14. Davies, “Judges and Judging”, p. 202.
At the start of C10th in Catalonia, in a group on 107 individuals, I can see no les than three types of judices:
professionals (when knowledge of the law is explicited in documents -rare-),
non profressional, or extracted from the boni homini (see http://cathalaunia.org/Documentia/D00752 for an explicit case of this method of election) and in this group there are two subgroups.
The religious ones (presbiters, archidiaconus, canonicus, etc) and the laics ones (miles, viscounts, vassos).
Oh, I love that second one, but it would support Bowman somewhat (not that that’s a bad thing), because it’s Nîmes, not Catalonia… But yes, that early, one certainly doesn’t find many of the lettered lawyer-type judges. I’m pretty sure that starts in the 970s, and maybe will some day figure out why!
Yes, it should be Gothia not Catalonia, of course, my bad…
There are also no less than four references to lex gothorum in donations to Riculf, the bishop of Elna between 898-909.
As for dates… Probably the ‘peace’ made by Sunyer/Riquilda/Hug in 940’s favoured a greater interchange with Cordova, that was one of the points of doctoral tesis of Joan Negre (http://cathalaunia.org/BibliografiaAEM/BAEM01626) if my memory serves me well…
I hadn’t caught that, thankyou for the reference. I’m not sure I buy it straight away, though; that peace doesn’t last very long. It does initiate some learned contact, I agree, and I suppose that the frontiers are never closed (how would one? not everybody needed safe conduct like the monks of St-Germain-des-Près), but in terms of close correlation to the changes we see, viz. the appearance of both legal training and mancuses (I’m not suggesting these are causally related!) in Barcelona in the 970s, surely it’s the peaces of the 960s after the succession of al-Hakam II that should be significant!
That makes pefect sense, but legal training on visigothic law has to be much older than that. Maybe what are you detecting is the local preeminence and quality increase of the laic notarial/judicial activity…? Not sure, but I think it was the book on the Liber Iudicum that elucidates on that… (http://cathalaunia.org/BibliografiaAEM/BAEM00020)
The knowledge must survive, somewhere, but it would only have to survive in text for it to be revived by a newly scholarly judicial college. Enough people quote the Law even early on in the period, though, that I would not go so far; parts of it at least were clearly known. How those parts were transmitted is one of the things that Graham Barrett’s work will be so valuable for when it is published at last.
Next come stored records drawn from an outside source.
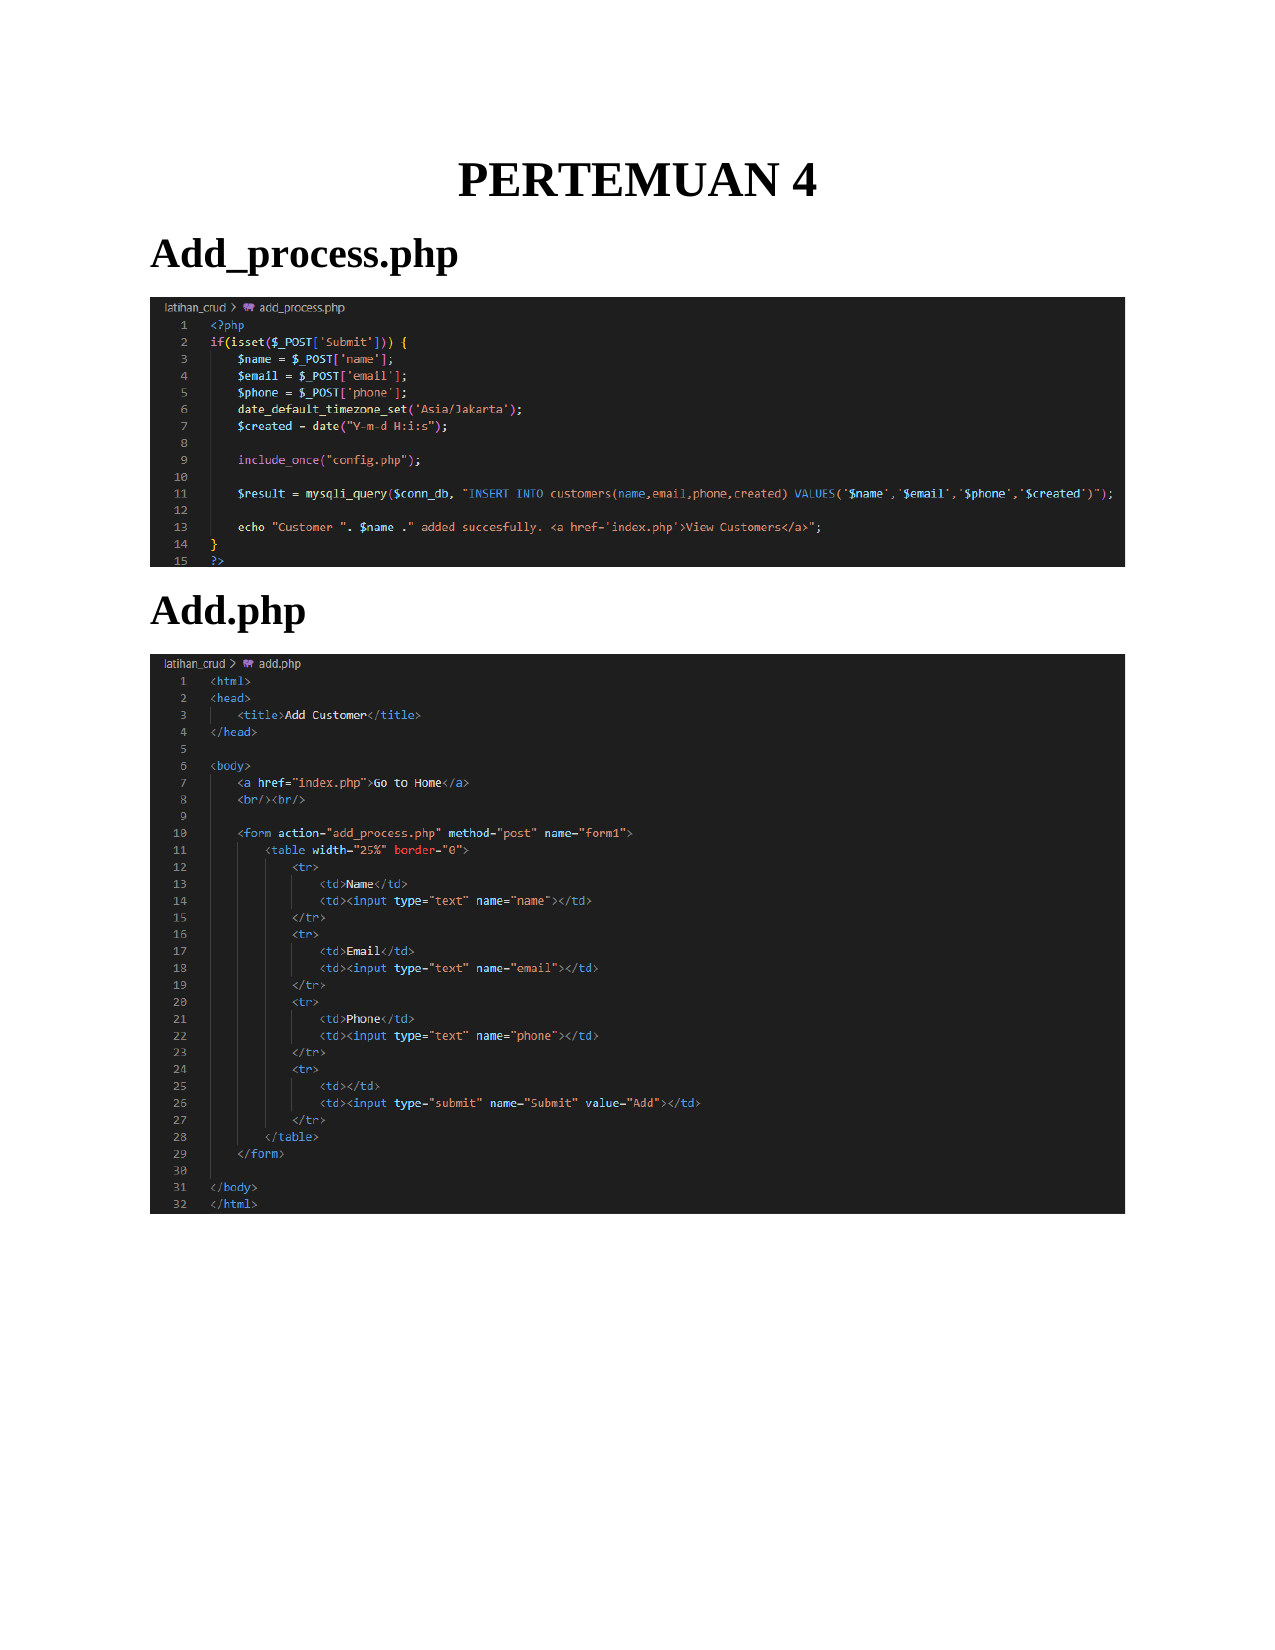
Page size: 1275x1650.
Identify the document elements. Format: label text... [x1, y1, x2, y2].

text PERTEMUAN 4 [150, 150, 1125, 207]
text Add.php [150, 586, 1125, 634]
text Add_process.php [150, 229, 1125, 277]
picture [150, 297, 1125, 567]
picture [150, 654, 1125, 1214]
I should add, though, that the new judges of the 970s are not, or don’t stay, laymen; they are almost all in clerical orders as they first appear, and one of them ends up as a bishop without a see! It’s less clear that this was usual in the earlier period, though, and Guifré Vicar of la Néspola was obviously a layman. Wendy has both clerical and non-clerical iudices in her material.
Fair enough, I guess there was no clear divide between laic/religious iudices (in my opinion there’s also an almost silenced jewish influence going on since C9th, but that’s even more speculative by now…)
The article I had in mind was: Font i Rius, Josep Maria : 2003 : “L’escola jurídica de Barcelona” : Liber Iudicum Popularis – Ordenat pel jutge Bonsom de Barcelona : pgs. 67-100 (http://cathalaunia.org/BibliografiaAEM/BAEM00112) very clear about the Barcelona’s law school of the last third of C10th.
Indeed, cited above! But apart from Oruç, whose origins (supposedly Greek!) are very unclear, they all either start or finish in clerical orders, don’t they?